Grande sertão: veredas
Incomparável, obra de Rosa é o maior
romance brasileiro
O metro para medir Grande sertão: veredas (1956)
está além da literatura brasileira. Nem é viável comparar a obra-prima de
Guimarães Rosa com qualquer outro livro publicado em português, à exceção
de Os lusíadas (1572). A ambição do romance é desmedida,
assim como a capacidade do autor de fazer-se jus. Mede-se Grande sertão é
pela Ilíada, por Dom Quixote,
pelo Ulysses de James Joyce.
O que o romance tem de especial é a amplitude do tempo e do
espaço, replicada e traduzida na amplitude da experimentação de linguagem do
narrador, o ex-jagunço Riobaldo, apelidado Tatarana. O sertão é o mundo, diz
ele: o espaço geográfico situado entre o centro de Minas e as divisas com Goiás
e Bahia se torna, por meio do andamento da narrativa e da diversidade de
personagens e destinos que a ela comparecem, um universo capaz de conter o sumo
da experiência humana. “Viver é muito perigoso”, repete Riobaldo umas tantas
vezes, e de modo algum por acaso.
O narrador fala a um ouvinte que só sabemos ser homem da
cidade. Com sua caderneta para anotações, este deve ser um alter ego do
escritor, cujas expedições pelo sertão mineiro – a fim de documentar o ambiente
retratado em sua ficção – foram, antes de mais nada, o meio de construir uma
base realista para a imaginação galopante que por vezes bate nas divisas do
fantástico e do metafísico. Caso do problema existencial que perturba Riobaldo
desde o princípio até fim de seu relato: ele teria ou não feito um acordo com o
Diabo para poder derrotar o pactário Hermógenes?

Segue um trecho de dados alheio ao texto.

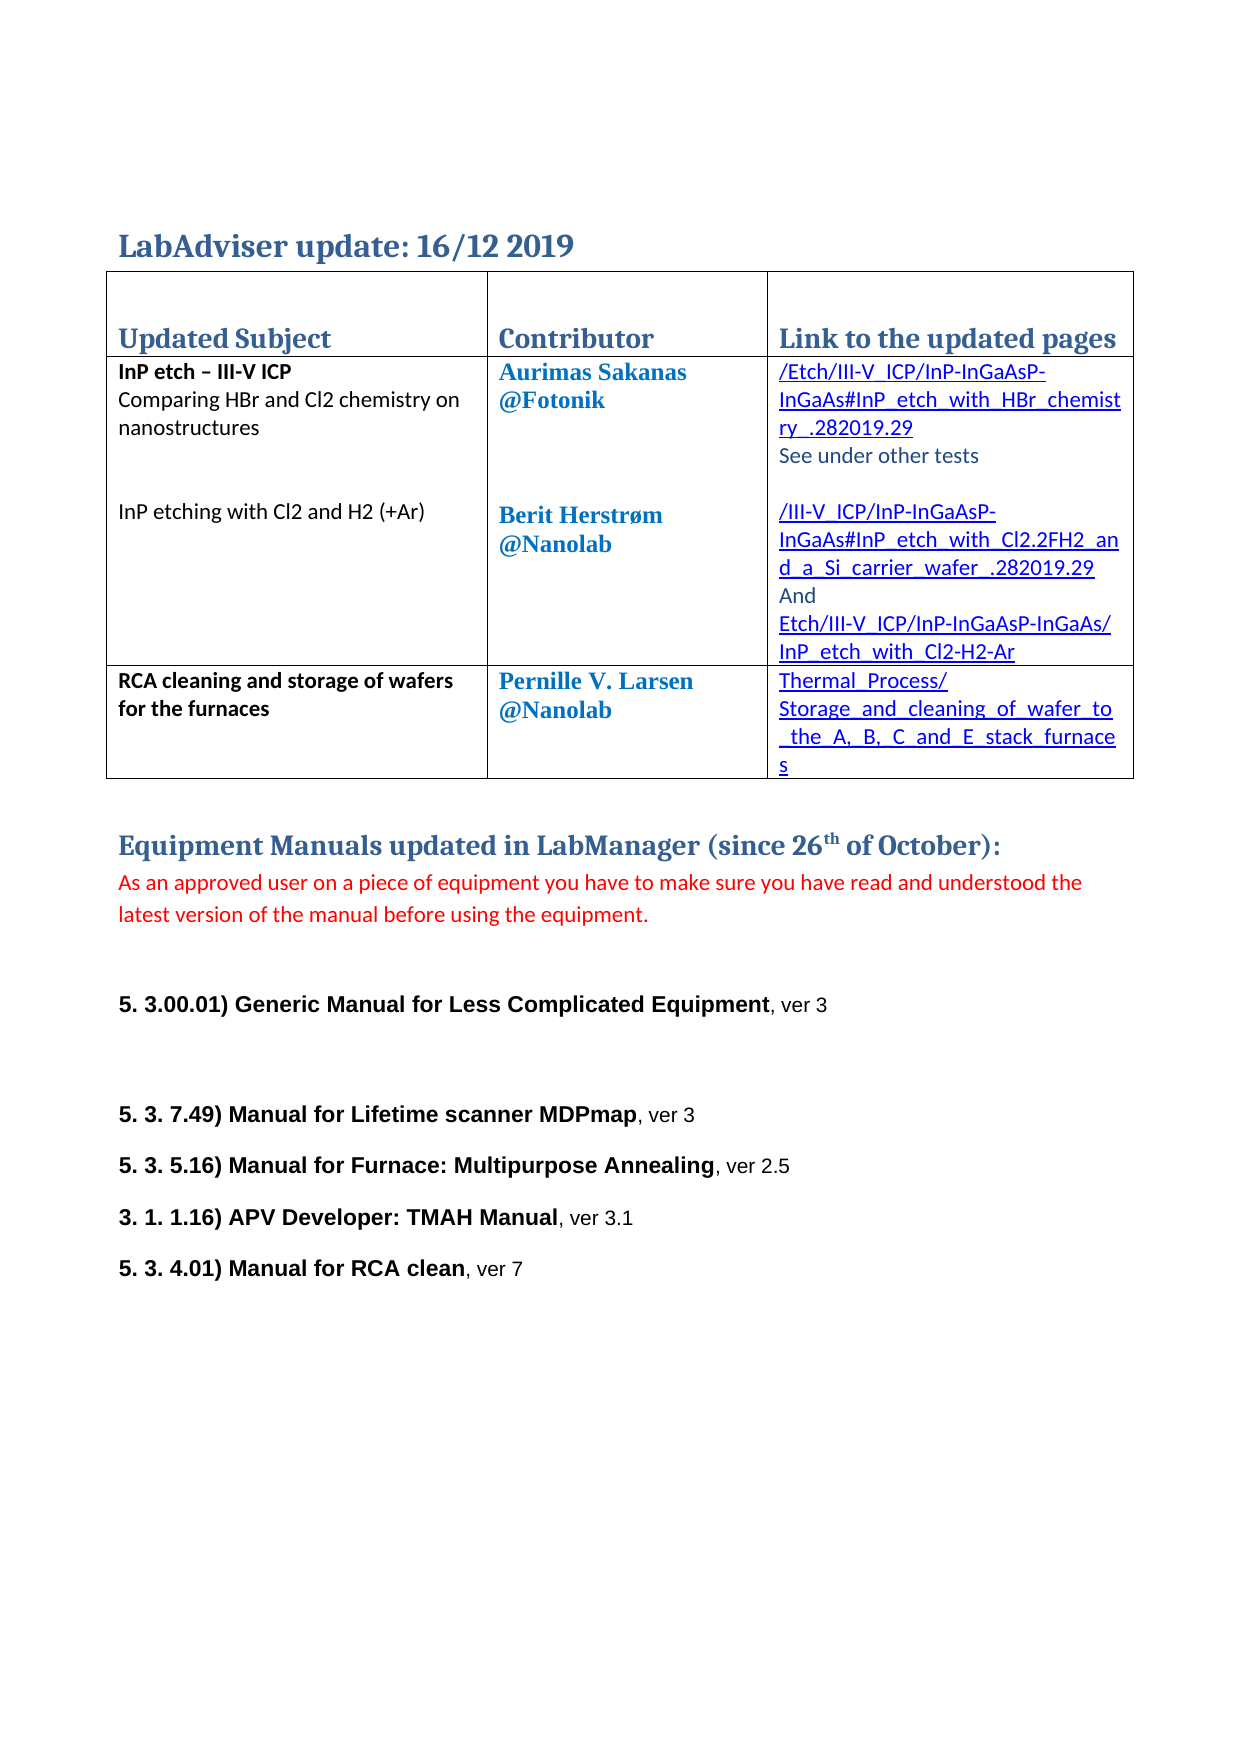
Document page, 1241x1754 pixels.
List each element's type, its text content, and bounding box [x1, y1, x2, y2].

table_header Contributor [488, 272, 767, 356]
table_cell Pernille V. Larsen @Nanolab [488, 666, 767, 778]
table_cell Aurimas Sakanas @Fotonik Berit Herstrøm @Nanolab [488, 357, 767, 665]
subtitle LabAdviser update: 16/12 2019 [118, 227, 1122, 266]
table_cell 3. 1. 1.16) APV Developer: TMAH Manual, ver 3.1 [119, 1204, 834, 1254]
table_cell 5. 3. 5.16) Manual for Furnace: Multipurpose Annealing, ver 2.5 [119, 1153, 834, 1203]
table_cell InP etch – III-V ICP Comparing HBr and Cl2 chemistry on nanostructures InP etching with Cl2 and H2 (+Ar) [107, 357, 487, 665]
subtitle Equipment Manuals updated in LabManager (since 26th of October): [118, 829, 1122, 863]
table_header 5. 3.00.01) Generic Manual for Less Complicated Equipment, ver 3 [119, 985, 834, 1042]
table_header Link to the updated pages [768, 272, 1133, 356]
text As an approved user on a piece of equipment you have to make sure you have read and understood the latest version of the manual before using the equipment. [118, 868, 1122, 960]
table_header Updated Subject [107, 272, 487, 356]
table_cell /Etch/III-V_ICP/InP-InGaAsP-InGaAs#InP_etch_with_HBr_chemistry_.282019.29 See under other tests /III-V_ICP/InP-InGaAsP-InGaAs#InP_etch_with_Cl2.2FH2_and_a_Si_carrier_wafer_.282019.29 And Etch/III-V_ICP/InP-InGaAsP-InGaAs/InP_etch_with_Cl2-H2-Ar [768, 357, 1133, 665]
table_cell 5. 3. 7.49) Manual for Lifetime scanner MDPmap, ver 3 [119, 1095, 834, 1152]
table_cell Thermal_Process/Storage_and_cleaning_of_wafer_to_the_A,_B,_C_and_E_stack_furnaces [768, 666, 1133, 778]
table_cell 5. 3. 4.01) Manual for RCA clean, ver 7 [119, 1255, 834, 1306]
table_cell RCA cleaning and storage of wafers for the furnaces [107, 666, 487, 778]
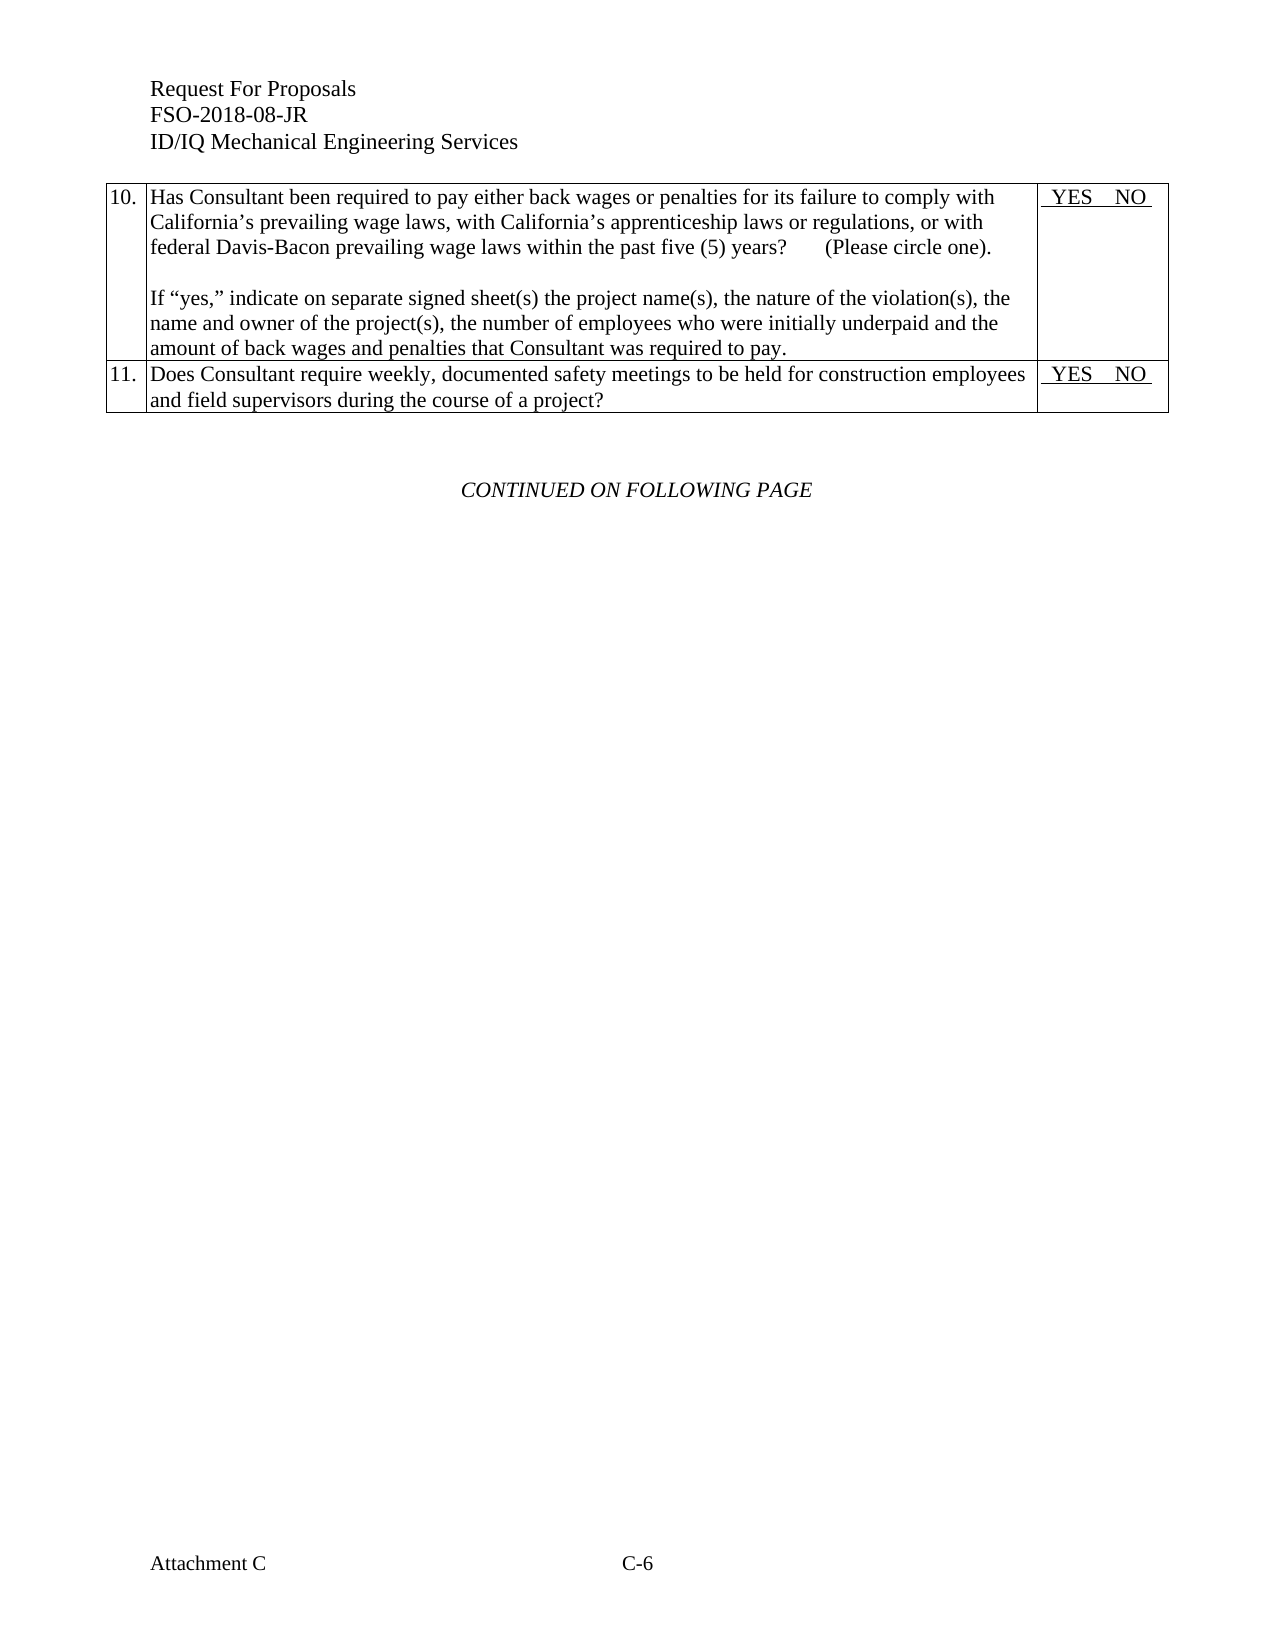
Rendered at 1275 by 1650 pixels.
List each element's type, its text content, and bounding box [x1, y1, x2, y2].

Sabedor de que a vida é “cheia de passagens emendadas”,
Rosa estruturou a narrativa de modo a reproduzir os negaceios da memória e as
falhas da própria capacidade de alguém se compreender e de entender o sucedido.
O relato vem e vai, meio labirinticamente, ao sabor do que Riobaldo lembra das
escaramuças entre seu bando de jagunços, inicialmente chefiado por Joca Ramiro,
e as tropas legais, depois entre os remanescentes fieis ao chefe assassinado e
os que seguiram os “judas” Ricardão e Hermógenes. A outra angústia de Riobaldo:
a consciência crescente de seu amor pelo companheiro Reinaldo – Diadorim,
apelido secreto que prenuncia a revelação final e tardia: na verdade, era
uma moça travestida de jagunço.
Qualquer resumo de uma obra tão intensa e extensa
será pífio. Ler Grande sertão: veredas não é só conhecer o
maior romance da língua portuguesa; é ter uma experiência, transformadora da
consciência de si mesmo e das possibilidades de investigar a condição humana
por meio do português brasileiro, que nem adianta perseguir por outros
caminhos. Livros desse quilate existem, em qualquer cultura, pouquíssimos.